*Task brief:* Please, without the pictures, restate every entry exactly.

*Data for the task:*
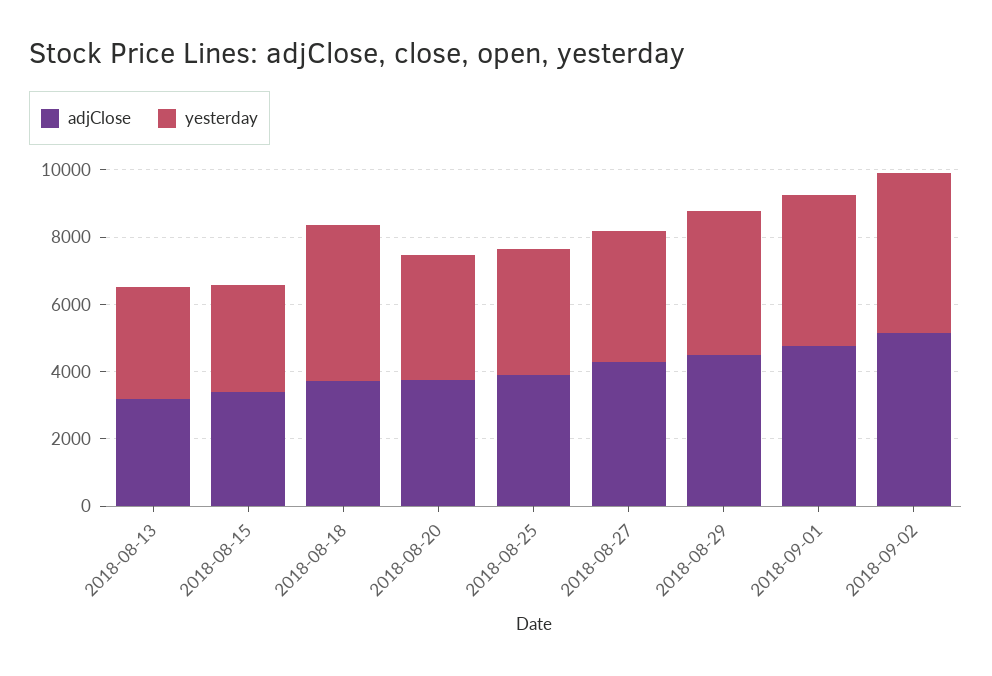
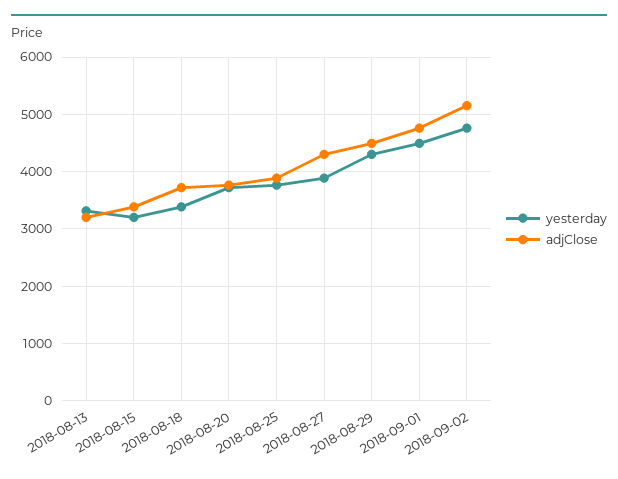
  {
    "adjClose": {
      "2018-08-13": 3200,
      "2018-08-15": 3400,
      "2018-08-18": 3800,
      "2018-08-20": 3800,
      "2018-08-25": 3800,
      "2018-08-27": 4400,
      "2018-08-29": 4400,
      "2018-09-01": 4800,
      "2018-09-02": 5200
    },
    "yesterday": {
      "2018-08-13": 3400,
      "2018-08-15": 3200,
-     "2018-08-18": 4500,
+     "2018-08-18": 3400,
      "2018-08-20": 3800,
      "2018-08-25": 3800,
      "2018-08-27": 3800,
      "2018-08-29": 4400,
      "2018-09-01": 4400,
      "2018-09-02": 4800
    }
  }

*The completed task:*
  {
    "adjClose": {
      "2018-08-13": 3200,
      "2018-08-15": 3400,
      "2018-08-18": 3800,
      "2018-08-20": 3800,
      "2018-08-25": 3800,
      "2018-08-27": 4400,
      "2018-08-29": 4400,
      "2018-09-01": 4800,
      "2018-09-02": 5200
    },
    "yesterday": {
      "2018-08-13": 3400,
      "2018-08-15": 3200,
-     "2018-08-18": 4500,
+     "2018-08-18": 3400,
      "2018-08-20": 3800,
      "2018-08-25": 3800,
      "2018-08-27": 3800,
      "2018-08-29": 4400,
      "2018-09-01": 4400,
      "2018-09-02": 4800
    }
  }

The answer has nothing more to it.